Whether it was John Wall years ago or Marquis Teague and Doron Lamb on Sunday, Kentucky's athleticism and length is the difference. They play aggressive on Walker, knowing that he is capable of hitting three-pointers from well beyond the three-point line.
"There is some limitation with a guy 5-foot-8, especially if someone's going to stay pressed up on him and make him finish in and around the basket against trees," Florida head coach Billy Donovan said. "So then he's got to try to find the open man and get the ball to different people and there's been teams that we've played against where we've been able to offset and move the floor around a little bit and then he's been able to get in there and drive the basketball to the rim and make some shots or get guys open shots."
Walker came into the matchup with Kentucky off a 15-point outing at Vanderbilt. The difference is in the paint. Florida was able to draw Commodores' center Festus Ezeli out of the paint last Tuesday, allowing Walker to attack with him on the perimeter.
The Gators tried to do that against Kentucky center Anthony Davis. A lot of teams have tried it this year but few can actually make it work.
"The difference is with Kentucky, even if you pull Davis away, you're still dealing with Gilchrist, you're still dealing with Terrence Jones," Donovan said. "There's still incredible size at the basket. I did not think Erving played very well at all in Lexington. I actually thought he played with great intensity and great passion. He didn't shoot the ball particularly well, but none of our guards shot the ball well."
As the Gators move into one-and-done scenarios in the SEC and NCAA Tournament, they have to prepare for similar situations. Donovan said that Florida's speed gives them an advantage in the open court if they can get long rebounds and start fast breaks.
LIFE AFTER YEGUETE: It doesn't look good in the record books since Will Yeguete was lost to the season. The Gators are 0-3 since he broke his foot against Auburn on February 21. However, Donovan thinks his team has shown progress since then."I think that there is definitely more confidence and we're more comfortable in terms of things we're trying to do," Donovan said. "I still think we can get better at it.
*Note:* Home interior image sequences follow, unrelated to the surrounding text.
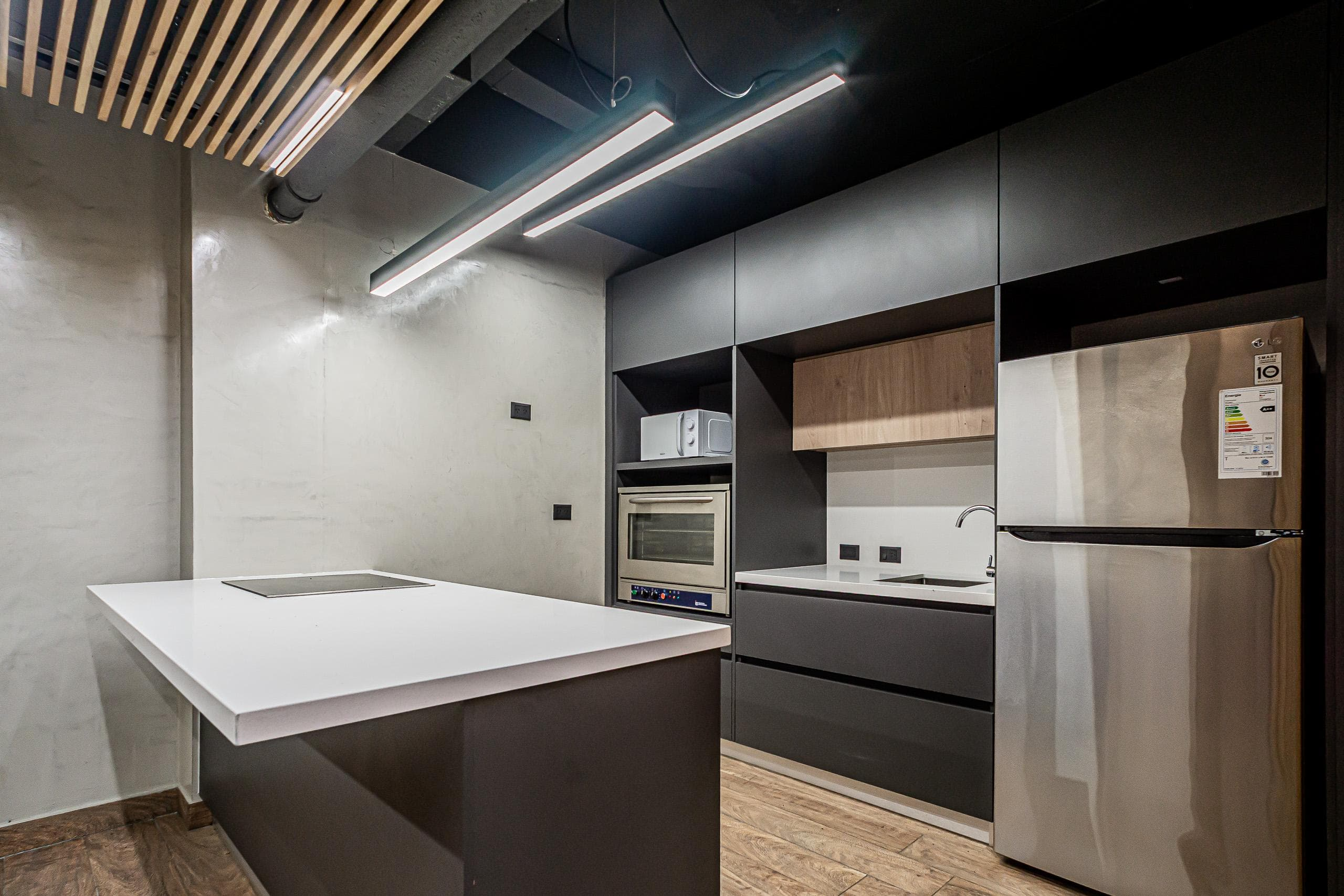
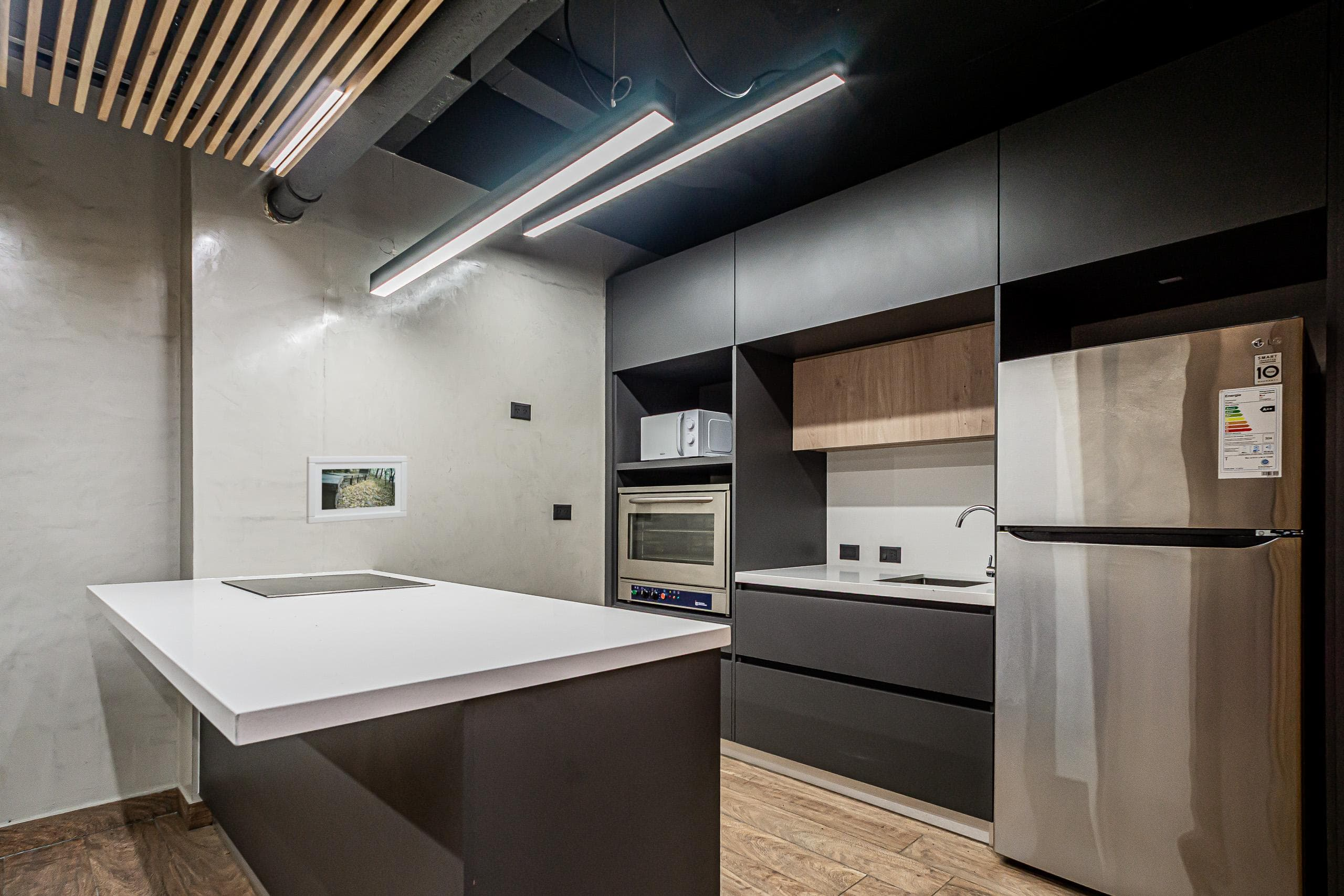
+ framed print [306,456,407,524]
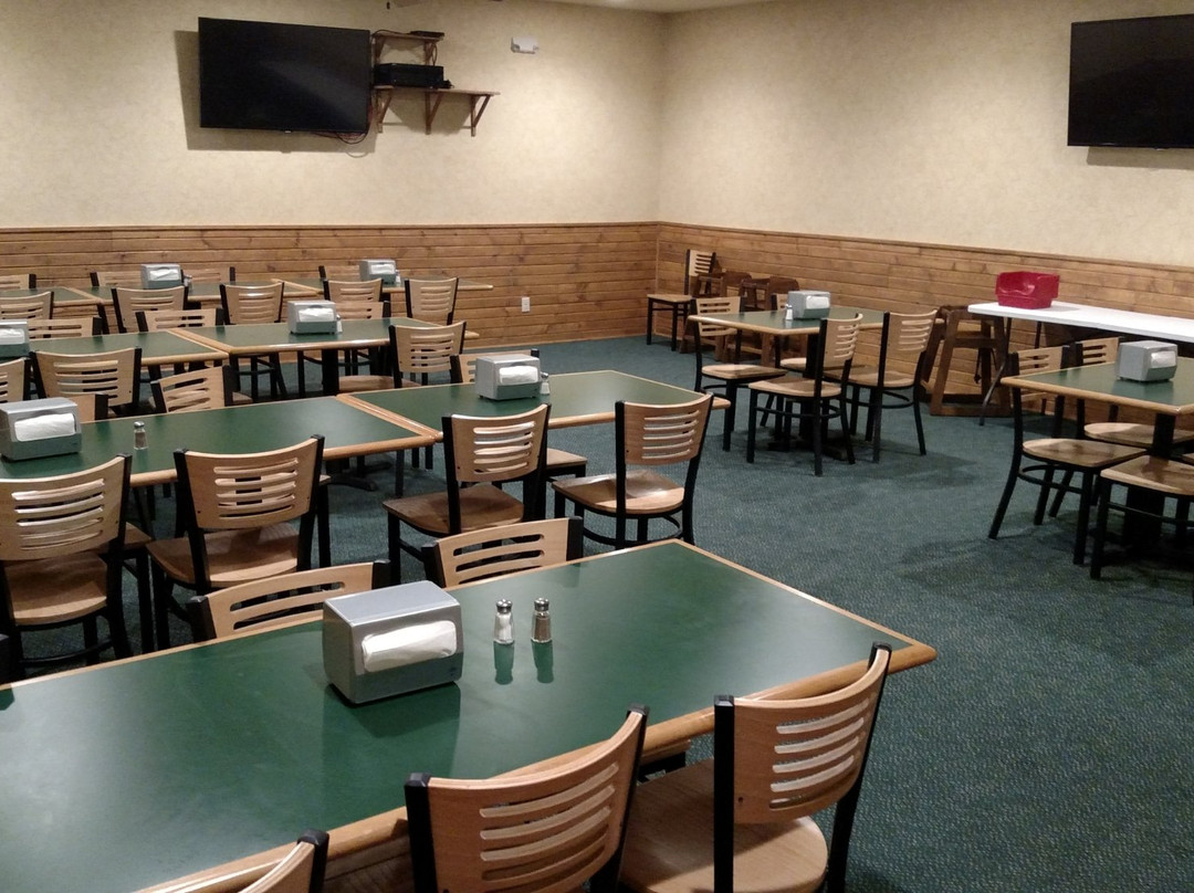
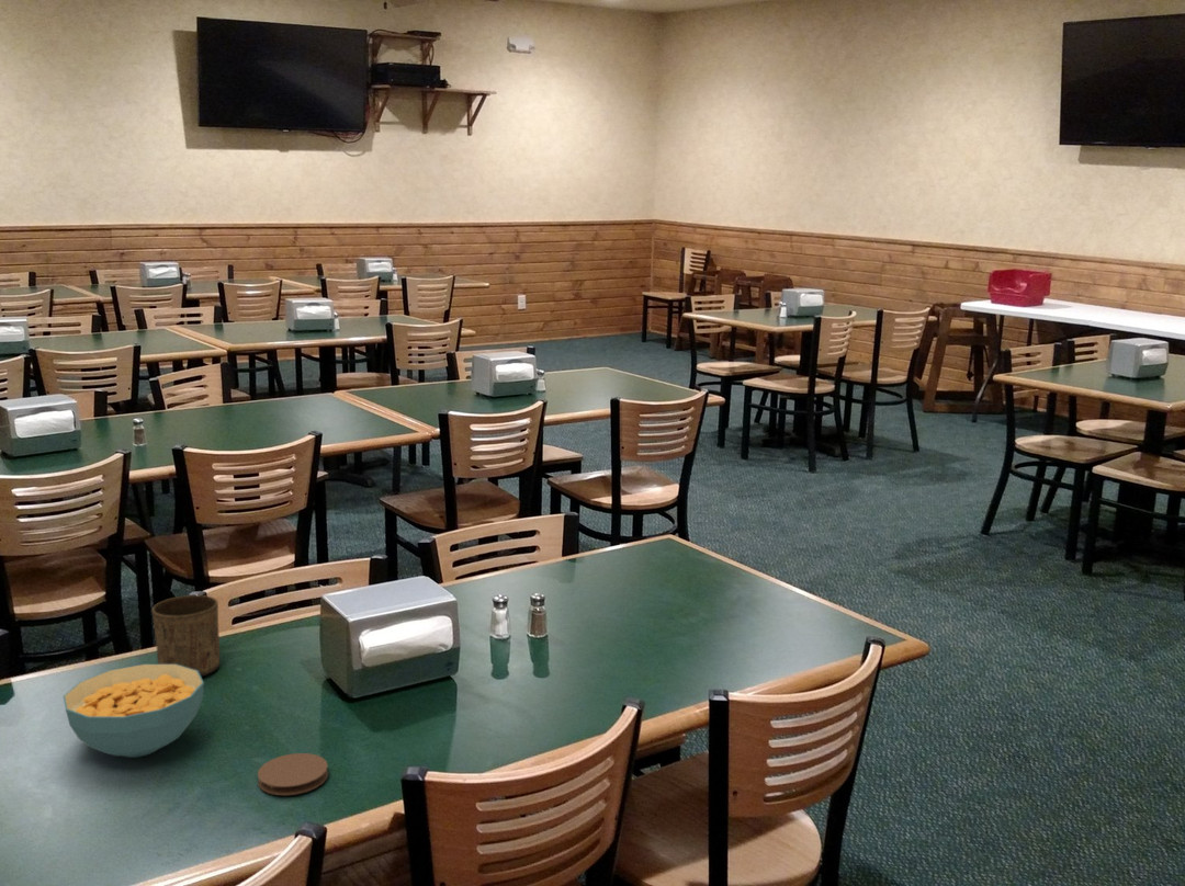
+ cup [151,594,221,678]
+ cereal bowl [63,663,205,759]
+ coaster [257,752,329,796]
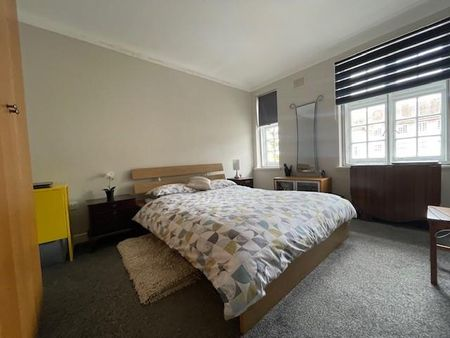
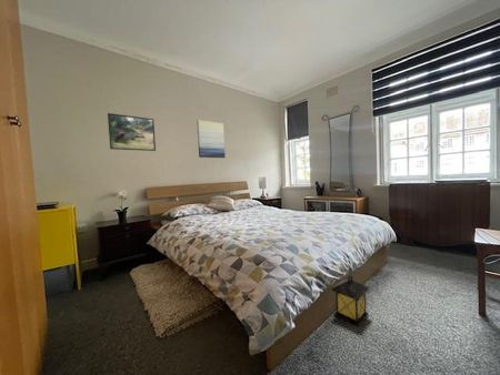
+ wall art [196,119,227,159]
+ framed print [107,112,157,152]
+ lantern [331,274,370,328]
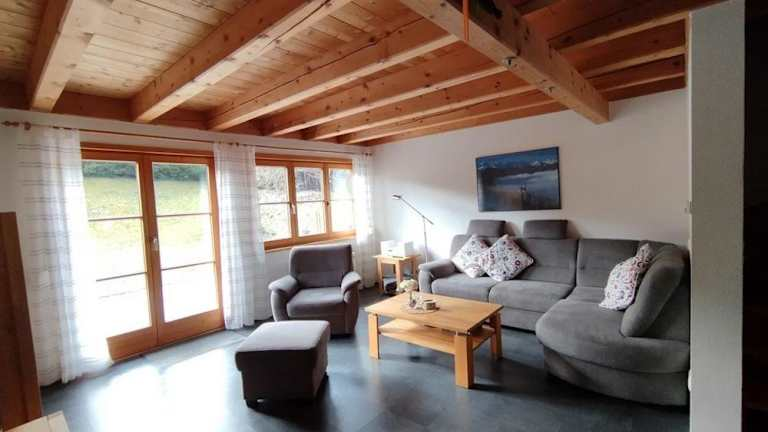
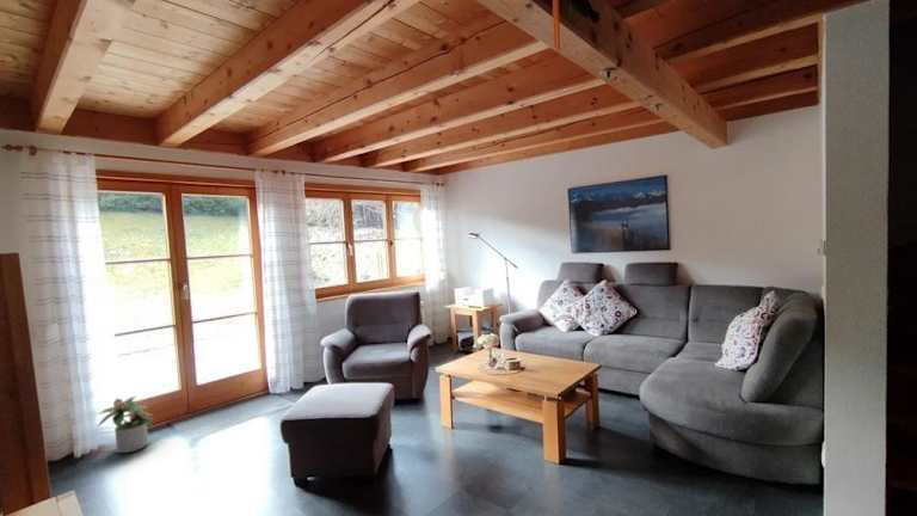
+ potted plant [96,395,155,454]
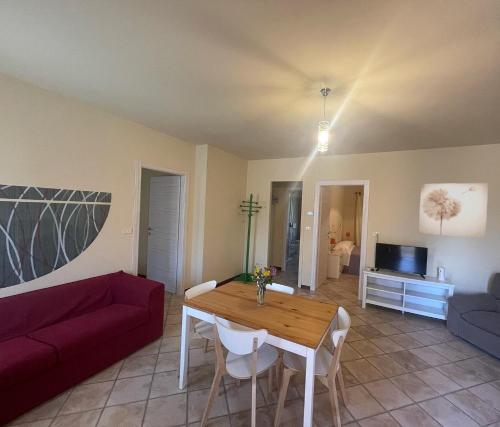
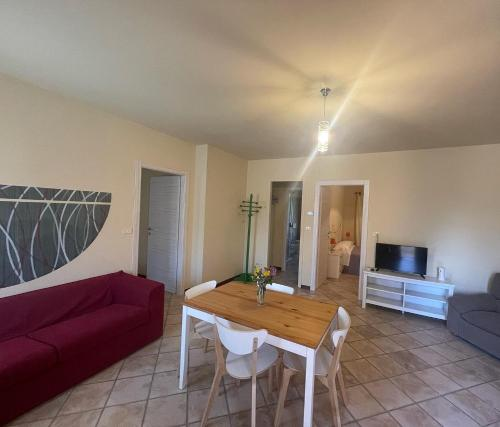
- wall art [418,182,489,239]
I think we're getting a better understanding of what we're trying to do."
The worst loss of the three-game losing streak was the first one. Florida suffered a 14-point loss at Georgia in a game that wasn't close. After leaning on Yeguete for energy and rebounding, the Gators were stunned without him.
Since that game ended and Donovan vocally questioned his team's love for basketball, they have played better. All Florida has to show for that is two losses. Donovan is trying to get across to his team the positives that occurred in the losses to Vanderbilt and Kentucky.
Part of it also comes from the new lineups. The Gators are going to be undersized regardless of the lineup on the court, so Donovan has experimented with more four-guard lineups. It makes Florida worse at rebounding, but without the size, Donovan can elect to ignore that and run a high-energy lineup on the floor.
"We are going to play four guards," Donovan said. "We will do some of that. We have the opportunity to look at shifting, but it can't be at the expense where at the defensive end of the floor we're unable to rebound and defend like we need to.
"So we'll be prepared going into any game based on whether or not we think we have an advantage where we can maybe utilize Murphy at the 5 and get him some more jump shots from that position. Also utilize Beal at the power forward spot, playing four guards, and also try to utilize Casey (Prather)."